Work to complete -
a: Name every vocalist the Gerald Simpson interview says is featured on Essence.
b: Retype everything in the Gerald Simpson interview from "It's been a" down to "somewhere more interesting.".

Excerpt -
========

It's been a long journey for A Guy Called Gerald from the post-acid house generation classic Voodoo Ray to today's drum 'n' bass-influenced adventures. He talks to Gal Detourn about Essence, his first album in five years...
GERALD SIMPSON IS a talented architect of sound who's faced problems with major labels that didn't 'get it' and worked with luminaries such as David Bowie and Tricky. Five years after his groundbreaking Black Street Technology comes Essence. It's a sophisticated, classy, atmospheric vocal-led journey - featuring Lamb's Louise Rhodes, Lady Kier and Wendy Page - utilising drum 'n' bass's dynamics, but going somewhere more interesting.
Although Gerald now resides in the Big Apple, none of the city's brashness has polluted his manner. He is attentive, quietly spoken, thoughtful and ever the gentleman. So why has it taken someone who seems so together five whole years to finish this latest opus?
What's he been doing?
"Moving, growing and trying to get an angle on who I am as a person and what I'm trying to do," he sighs, "because it's been one bad experience after another. Someone would say, 'You should be doing it this way and the person you're working with is giving you a bad deal.' And I'd say, 'Oh yeah, you're right,' and go with them but end up with an even worse deal. I spent a long time sorting out the tangles I was getting into with people. And all the time the music was being pushed into the background."
He's through that now and Essence is arguably his ' best album to date. But why is it so much more vocal? It was a progression," Gerald replies. "The first jungle stuff I did was 100% sampling and loop then with Black Street Technology I had a few vocal; I made this album so it could be adapted more easy to doing it live, so it was built around vocals."
Maybe it's a case of not wanting to stand still or needing something different. After all, that's why he's moved around so much. "I went to London to get away from Manchester," explains Gerald. "I needed a different space to do my work. Then when I'd been in London for a few years, it was the same thing, I needed more input. I needed a change, a boost. I miss England though; fish and chips and football."
Some artists need input to make their output, ands where else could you get more input than New York? In fact, it's given Gerald the opportunity to gain input in a very direct way: by sampling from inside his toilet. No, no, it's not what you're thinking. "My toilet has a vent that goes out on to the street," he explains, "so I can mic that up and it's like a direct link to the street; people getting busted outside my door and all sorts of crazy stuff."

========

Dataset excerpts -

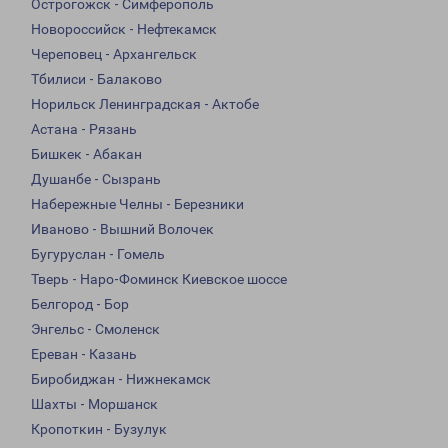
Острогожск - Симферополь
Новороссийск - Нефтекамск
Череповец - Архангельск
Тбилиси - Балаково
Норильск Ленинградская - Актобе
Астана - Рязань
Бишкек - Абакан
Душанбе - Сызрань
Набережные Челны - Березники
Иваново - Вышний Волочек
Бугуруслан - Гомель
Тверь - Наро-Фоминск Киевское шоссе
Белгород - Бор
Энгельс - Смоленск
Ереван - Казань
Биробиджан - Нижнекамск
Шахты - Моршанск
Кропоткин - Бузулук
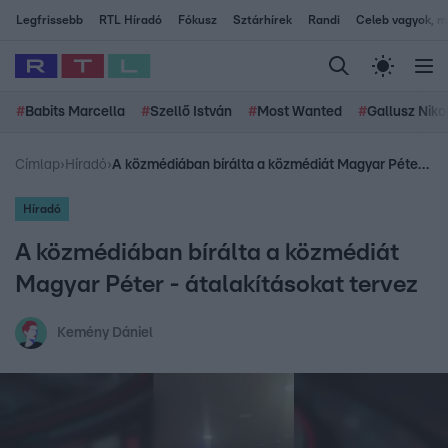
Legfrissebb
RTL Híradó
Fókusz
Sztárhírek
Randi
Celeb vagyok, me
#
Babits Marcella
#
Szellő István
#
Most Wanted
#
Gallusz Niko
Címlap
›
Híradó
›
A közmédiában bírálta a közmédiát Magyar Péter - átalakításokat tervez
Híradó
A közmédiában bírálta a közmédiát
Magyar Péter - átalakításokat tervez
Kemény Dániel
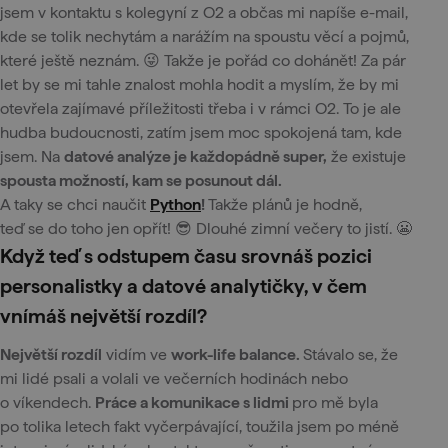
jsem v kontaktu s kolegyní z O2 a občas mi napíše e-mail,
kde se tolik nechytám a narážím na spoustu věcí a pojmů,
které ještě neznám. 😜 Takže je pořád co dohánět! Za pár
let by se mi tahle znalost mohla hodit a myslím, že by mi
otevřela zajímavé příležitosti třeba i v rámci O2. To je ale
hudba budoucnosti, zatím jsem moc spokojená tam, kde
jsem. Na
datové analýze je každopádně super,
že existuje
spousta možností, kam se posunout dál.
A taky se chci naučit
Python
!
Takže plánů je hodně,
teď se do toho jen opřít! 😎 Dlouhé zimní večery to jistí. 😬
Když teď s odstupem času srovnáš pozici
personalistky a datové analytičky, v čem
vnímáš největší rozdíl?
Největší rozdíl
vidím ve
work-life balance.
Stávalo se, že
mi lidé psali a volali ve večerních hodinách nebo
o víkendech.
Práce a komunikace s lidmi
pro mě byla
po tolika letech fakt vyčerpávající, toužila jsem po méně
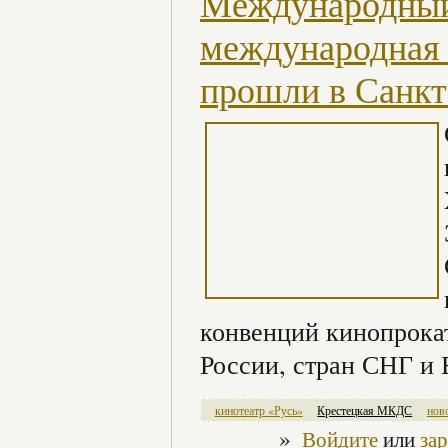
Международный
международная
прошли в Санкт
конвенций кинопрока
России, стран СНГ и 
кинотеатр «Русь»
Крестецкая МКДС
нов
»
Войдите
или
за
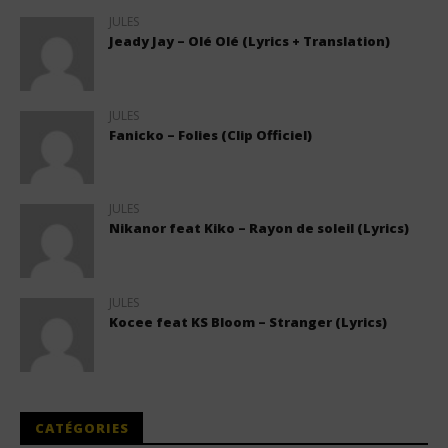
JULES
Jeady Jay – Olé Olé (Lyrics + Translation)
JULES
Fanicko – Folies (Clip Officiel)
JULES
Nikanor feat Kiko – Rayon de soleil (Lyrics)
JULES
Kocee feat KS Bloom – Stranger (Lyrics)
CATÉGORIES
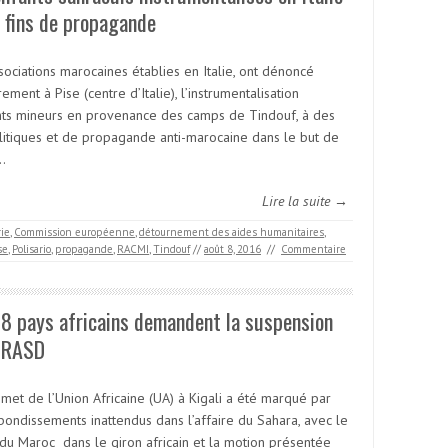
 fins de propagande
sociations marocaines établies en Italie, ont dénoncé
ement à Pise (centre d’Italie), l’instrumentalisation
nts mineurs en provenance des camps de Tindouf, à des
olitiques et de propagande anti-marocaine dans le but de
…
Lire la suite →
rie
,
Commission européenne
,
détournement des aides humanitaires
,
se
,
Polisario
,
propagande
,
RACMI
,
Tindouf
//
août 8, 2016
//
Commentaire
8 pays africains demandent la suspension
a RASD
met de l’Union Africaine (UA) à Kigali a été marqué par
bondissements inattendus dans l’affaire du Sahara, avec le
 du Maroc dans le giron africain et la motion présentée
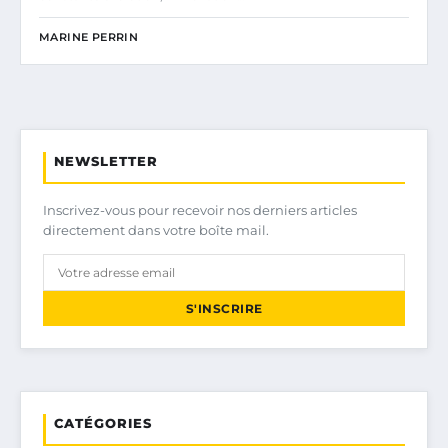
MARINE PERRIN
NEWSLETTER
Inscrivez-vous pour recevoir nos derniers articles
directement dans votre boîte mail.
S'INSCRIRE
CATÉGORIES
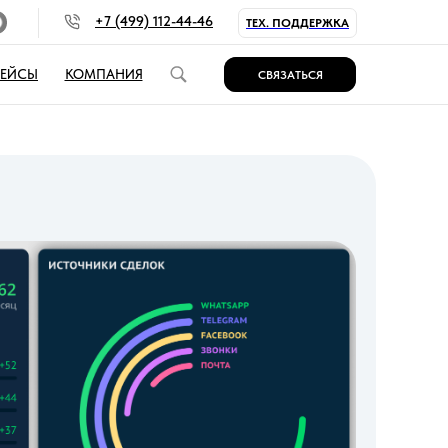
+7 (499) 112-44-46
ТЕХ. ПОДДЕРЖКА
КЕЙСЫ
КОМПАНИЯ
СВЯЗАТЬСЯ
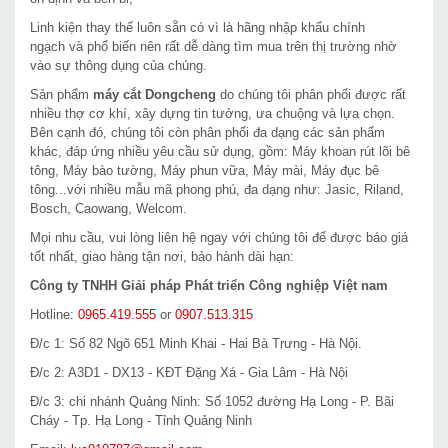
Linh kiện thay thế luôn sẵn có vì là hãng nhập khẩu chính
ngạch và phổ biến nên rất dễ dàng tìm mua trên thị trường nhờ
vào sự thông dụng của chúng.
Sản phẩm
máy cắt Dongcheng
do chúng tôi phân phối được rất
nhiều thợ cơ khí, xây dựng tin tưởng, ưa chuộng và lựa chọn.
Bên cạnh đó, chúng tôi còn phân phối đa dạng các sản phẩm
khác, đáp ứng nhiều yêu cầu sử dụng, gồm: Máy khoan rút lõi bê
tông, Máy bào tường, Máy phun vữa, Máy mài, Máy đục bê
tông...với nhiều mẫu mã phong phú, đa dạng như: Jasic, Riland,
Bosch, Caowang, Welcom.
Mọi nhu cầu, vui lòng liên hệ ngay với chúng tôi để được báo giá
tốt nhất, giao hàng tận nơi, bảo hành dài hạn:
Công ty TNHH Giải pháp Phát triển Công nghiệp Việt nam
Hotline:
0965.419.555
or
0907.513.315
Đ/c 1: Số 82 Ngõ 651 Minh Khai - Hai Bà Trưng - Hà Nội.
Đ/c 2: A3D1 - DX13 - KĐT Đặng Xá - Gia Lâm - Hà Nội
Đ/c 3: chi nhánh Quảng Ninh: Số 1052 đường Hạ Long - P. Bãi
Cháy - Tp. Hạ Long - Tỉnh Quảng Ninh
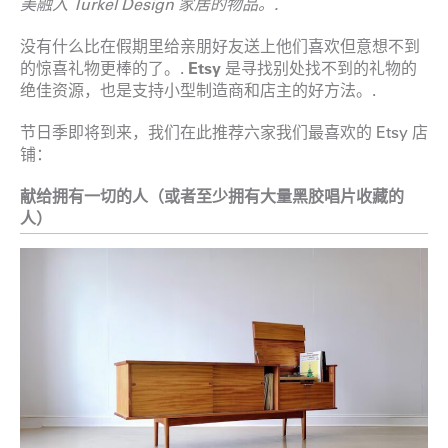
美融入 Turkel Design 家居的物品。.
没有什么比在假期里给亲朋好友送上他们喜欢但意想不到
的惊喜礼物更棒的了。.
Etsy
是寻找别处找不到的礼物的
绝佳资源，也是支持小型制造商和店主的好方法。.
节日季即将到来，我们在此推荐六家我们最喜欢的 Etsy 店
铺：
献给拥有一切的人（或者至少拥有大量黑胶唱片收藏的
人）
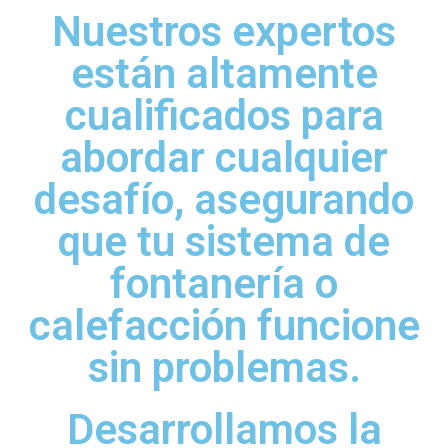
Nuestros expertos
están altamente
cualificados para
abordar cualquier
desafío, asegurando
que tu sistema de
fontanería o
calefacción funcione
sin problemas.
Desarrollamos la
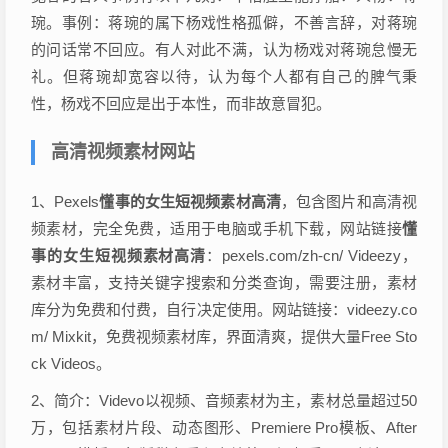
琬。事例：蒋琬的属下杨戏性格孤僻，不善言辞，对蒋琬
的问话常不回应。有人对此不满，认为杨戏对蒋琬怠慢无
礼。但蒋琬却宽容以待，认为每个人都有自己的脾气秉
性，杨戏不回应是出于本性，而非故意冒犯。
高清视频素材网站
1、Pexels
懂事的女生短视频素材高清
，包含图片和高清视
频素材，完全免费，适用于电脑或手机下载，网站链接
懂
事的女生短视频素材高清
：pexels.com/zh-cn/ Videezy，
素材丰富，支持关键字搜索和分类查询，需要注册，素材
库分为免费和付费，自行决定使用。网站链接：videezy.co
m/ Mixkit，免费视频素材库，界面清爽，提供大量Free Sto
ck Videos。
2、简介：Videvo以视频、音频素材为主，素材总量超过50
万，包括素材片段、动态图形、Premiere Pro模板、After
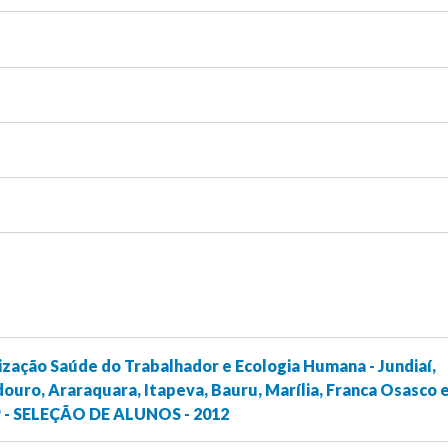
ização Saúde do Trabalhador e Ecologia Humana - Jundiaí,
ouro, Araraquara, Itapeva, Bauru, Marília, Franca Osasco 
P - SELEÇÃO DE ALUNOS - 2012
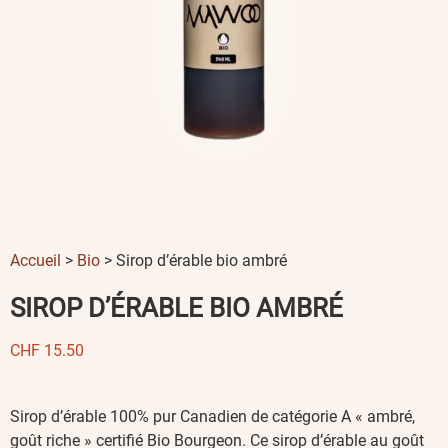
Accueil
>
Bio
> Sirop d’érable bio ambré
SIROP D’ÉRABLE BIO AMBRÉ
CHF
15.50
Sirop d’érable 100% pur Canadien de catégorie A « ambré,
goût riche » certifié Bio Bourgeon. Ce sirop d’érable au goût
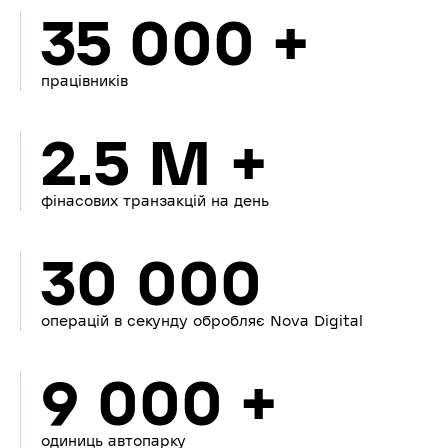
35 000 +
працівників
2.5 M +
фінасових транзакцій на день
30 000
операцій в секунду обробляє Nova Digital
9 000 +
одиниць автопарку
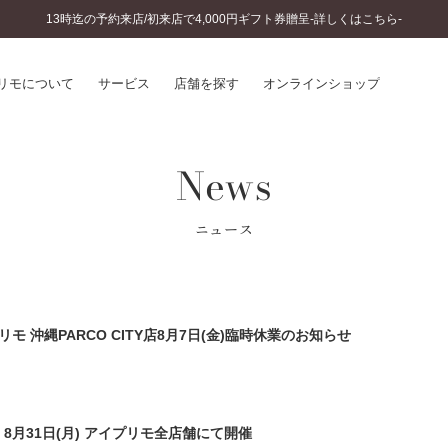
13時迄の予約来店/初来店で4,000円ギフト券贈呈-詳しくはこちら-
リモについて
サービス
店舗を探す
オンラインショップ
News
プリモについて
婚約指輪とは
結婚指輪とは
®
ソナルハンド診断
セットリングとは
ニュース
インへのこだわり
エタニティリングとは
へのこだわり
涯のメンテナンス
ニュース一覧
に店舗がある
モ 沖縄PARCO CITY店8月7日(金)臨時休業のお知らせ
お客様の声
SWEET STORIES
ビス
ショップブログ
ターサービス
コラム
入方法・仕上げ日数
土) – 8月31日(月) アイプリモ全店舗にて開催
よくあるご質問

========

Solutions below -
a: Louise Rhodes, Lady Kier, Wendy Page

b:
It's been a long journey for A Guy Called Gerald from the post-acid house generation classic Voodoo Ray to today's drum 'n' bass-influenced adventures. He talks to Gal Detourn about Essence, his first album in five years...
GERALD SIMPSON IS a talented architect of sound who's faced problems with major labels that didn't 'get it' and worked with luminaries such as David Bowie and Tricky. Five years after his groundbreaking Black Street Technology comes Essence. It's a sophisticated, classy, atmospheric vocal-led journey - featuring Lamb's Louise Rhodes, Lady Kier and Wendy Page - utilising drum 'n' bass's dynamics, but going somewhere more interesting.